Machines are not just very stupid but,
worse still, they are in the main exceedingly ugly. The one notable exception
to this rule is, of course, the typewriter, which, as I explained to Ian Warden
for his Gang-gang column in yesterday’s Canberra
Times, is the rose in an iron garden. Aside from beating my computer at
solitaire and Word, I also manage to give my grey matter a fairly constant work
out by studying the history of the typewriter, particularly its social history,
which means trying to put some flesh back on to the bones of the long-forgotten
people who developed it.
One such is Lin Yutang (1895-1976), the
celebrated Chinese writer who is not so well known for his strenuous efforts
over many years to perfect a Chinese language typewriter, the Ming Kwai.
Lin
was a friend of Lewis Mumford, “the last of the great humanists” and a fellow
anti-modernist.
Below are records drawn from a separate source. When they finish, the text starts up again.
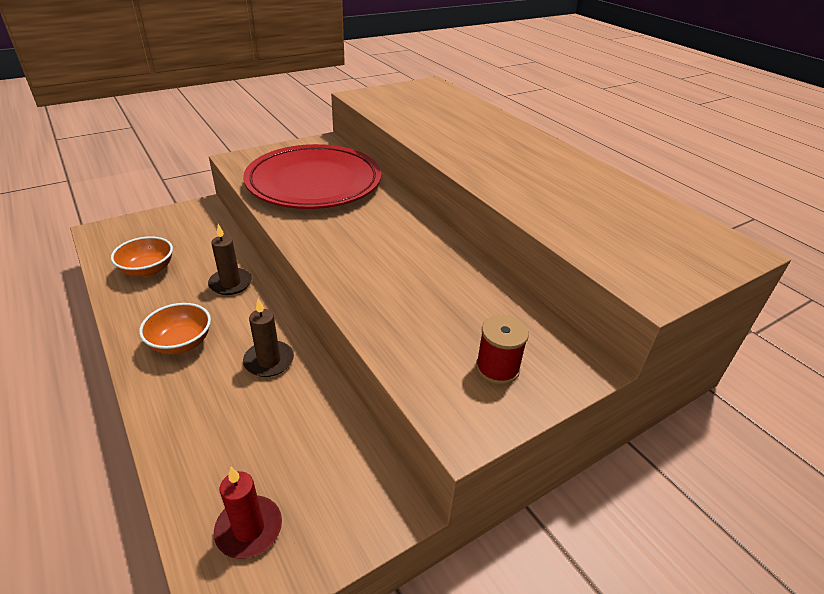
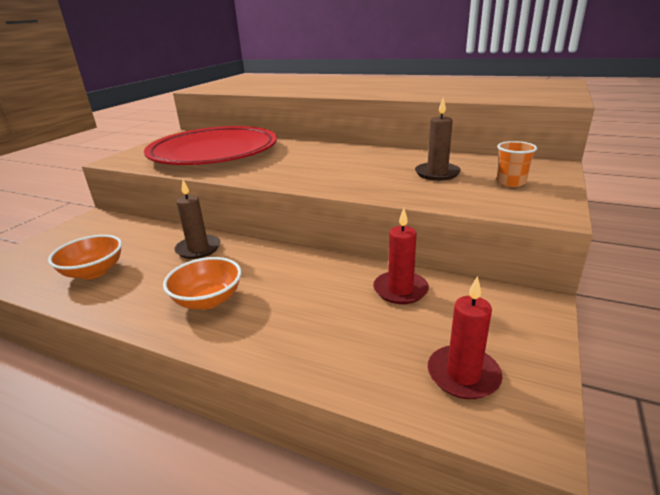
camera: 30 degrees left, 10 degrees down
brown candle [243,299,294,377] -> brown candle moved to [415,98,461,181]
red spool [476,315,529,385] -> orange cup [497,141,537,187]
none -> red candle [373,208,429,304]

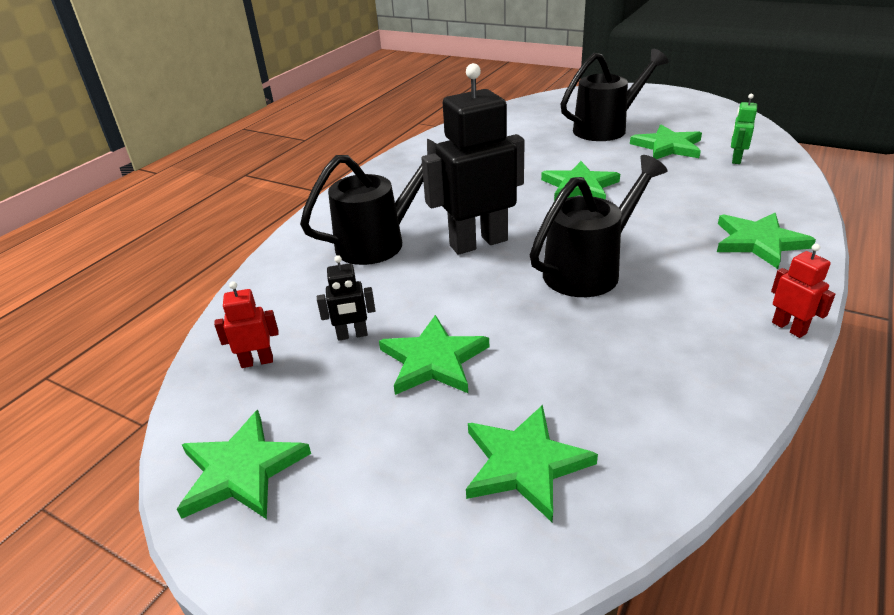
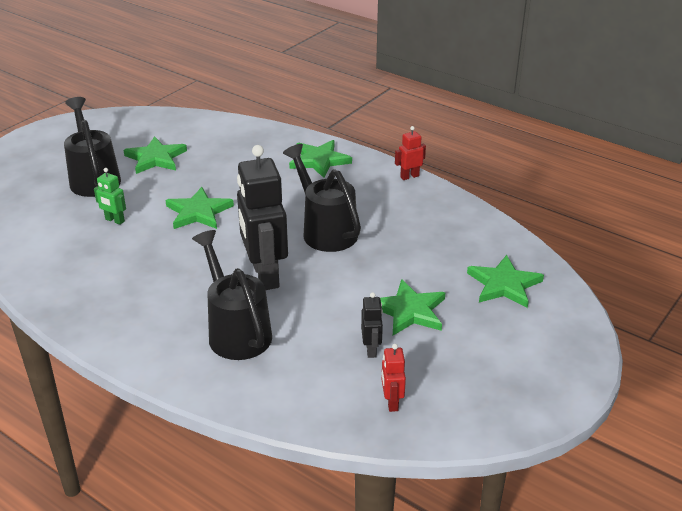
camera: 85 degrees left, 0 degrees up
green star [177,410,311,519] -> none
green robot [731,94,757,164] -> green robot moved to [94,168,126,225]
Mumford, an American historian, sociologist, philosopher of
technology and influential literary critic, wrote in Art and Technics (1952) that “The great problem of our time is to
restore modern man’s balance and wholeness: to give him the capacity to command
the machines he has created instead of becoming their helpless accomplice and
passive victim.”
Mumford added that “man’s relation to the machine must be
symbiotic, not parasitic” and that the machine had the potential to “wantonly
trespass on areas that do not belong to it”.
Arthur C.Clarke, clearly, was on the
money when in his Space Odyssey sage
he forecast a situation in which an artificial intelligence computer, HAL 9000
(Heuristically programmed ALgorithmic) wantonly trespasses and tries to become
the master of men.
To me, Mumford’s thinking goes a long way
toward explaining something of which I seemed unable to convince Ian Warden.
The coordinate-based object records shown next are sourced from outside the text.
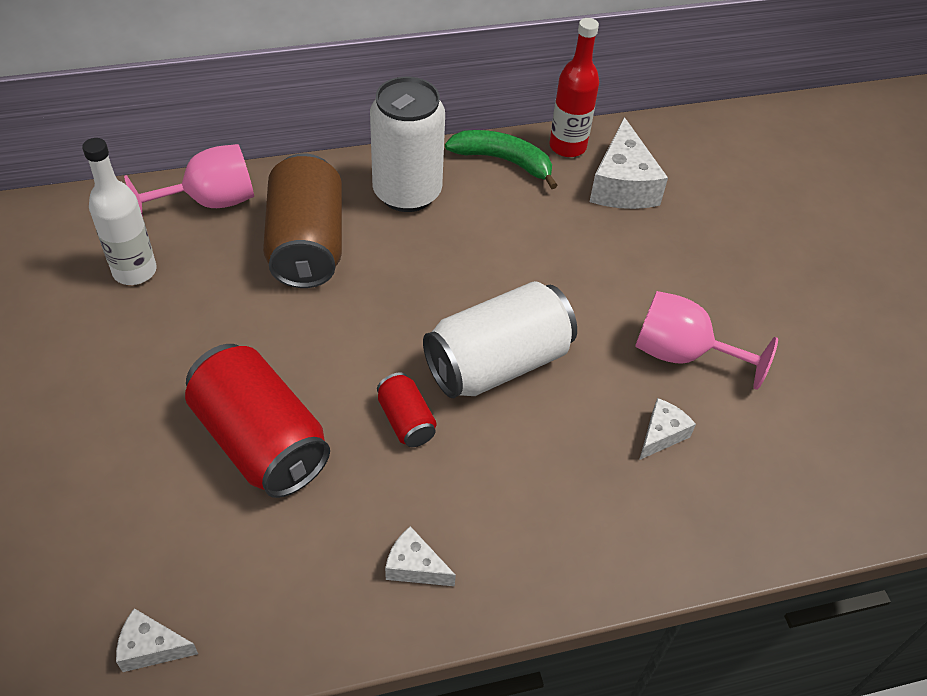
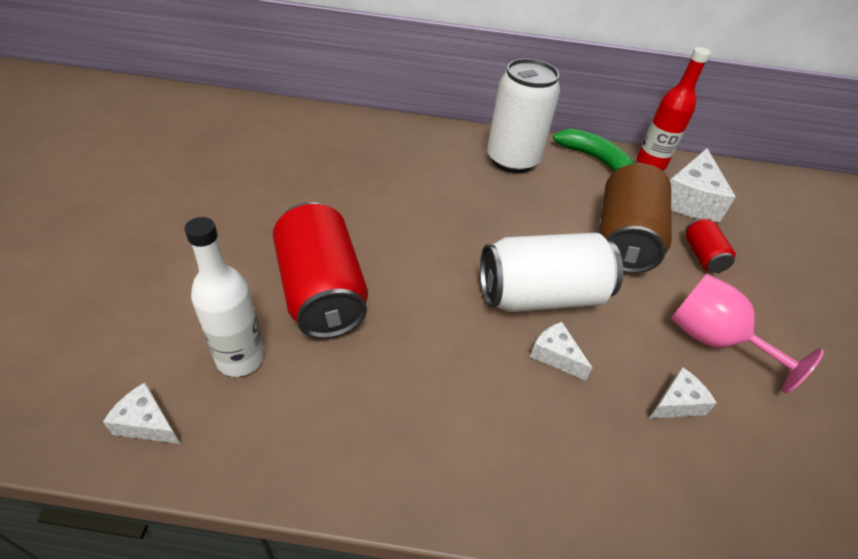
camera: 20 degrees right, 5 degrees down
white bottle [82,138,157,285] -> white bottle moved to [184,217,265,377]
pink goblet [124,144,254,217] -> none
brown can [263,153,342,288] -> brown can moved to [599,163,672,274]
red can [377,372,436,447] -> red can moved to [685,217,736,273]
white cheese [385,526,456,586] -> white cheese moved to [530,322,592,381]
And that is the reason why so many writers today, including our own David
Malouf, Morris Lurie and Les Murray (and my new gracious lady friend) prefer to
use a typewriter to a computer. As the lady in question said, her old
typewriter is “a part of me”, “my writing companion”. And yet, friendship
aside, she is conscious of being in total command of it, of being its mistress,
not its slave.
Warden wondered whether using a
typewriter was not a distraction. Au contraire. Its mindless, slavish patience
and tolerance allows a seamless transference of the creative flow to the
written word, not once offering the temptation of the scroll back and
correction. But the big difference is that a typewriter’s operating system is conveniently
situated between one’s ears, and has an infinitely superior imaginative
capacity than any computer yet created.
*From
A to Z: Robert Messenger’s Typewriters opens at the Canberra Museum and
Gallery in Civic Square tomorrow afternoon. This exhibition of 102 old, rare
and beautiful machines, none of which tries to tell its user how to write,
continues until September 16. There are also four
typewriters available for members of the public to find out for themselves how
much more control they can exercise over their own writing than they have when
using a computer.
2 comments:
Robert, your posts are consistently entertaining, educational, and exotic. I look forward to them to show up in my email. Good luck with your exhibition!
You make a number of excellent points here.
Lin Yutang's typewriter seems like such a brilliant creation, far superior to the tray-of-characters approach. Too bad that it apparently was not produced in series.
I've been playing Scrabble against the computer recently and have managed about a 30% win rate, while learning a lot of new vocabulary from the arcane words the machine plays. (Rax and surroyal have stuck in my mind.)